WHAT THE EXERCISE ASKS: Transcribe the data exactly. Pictures stay out.

Records excerpted from a collection

--------------------------------

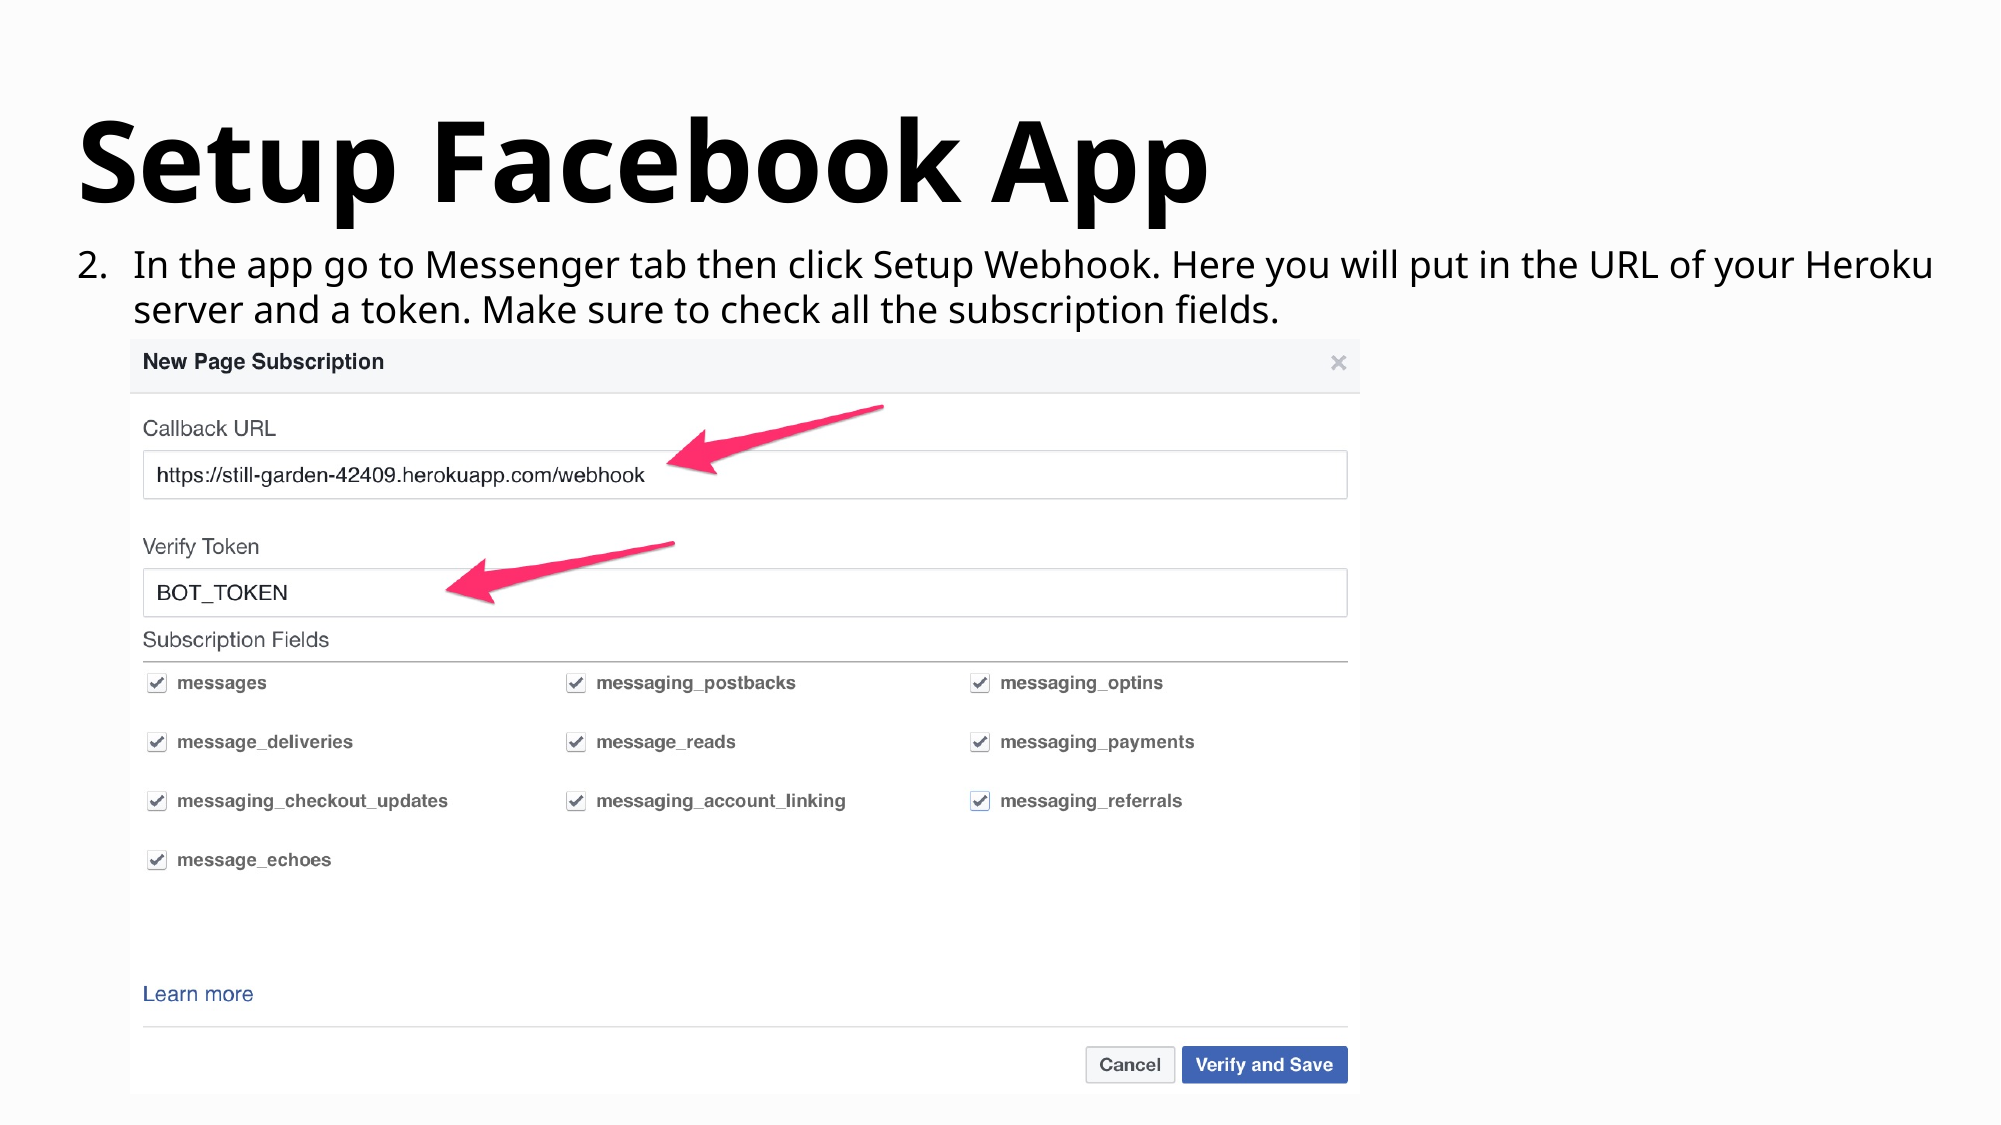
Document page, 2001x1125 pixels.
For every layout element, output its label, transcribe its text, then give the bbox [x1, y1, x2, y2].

text_box Setup Facebook App [62, 82, 1360, 232]
text_box In the app go to Messenger tab then click Setup Webhook. Here you will put in the URL of your Heroku server and a token. Make sure to check all the subscription fields. [62, 233, 1969, 339]
picture [130, 339, 1360, 1094]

--------------------------------

SOLUTION:
Document page, 2001x1125 pixels.
For every layout element, output its label, transcribe its text, then give the bbox [x1, y1, x2, y2].

text_box Setup Facebook App [62, 82, 1360, 232]
text_box In the app go to Messenger tab then click Setup Webhook. Here you will put in the URL of your Heroku server and a token. Make sure to check all the subscription fields. [62, 233, 1969, 339]
picture [130, 339, 1360, 1094]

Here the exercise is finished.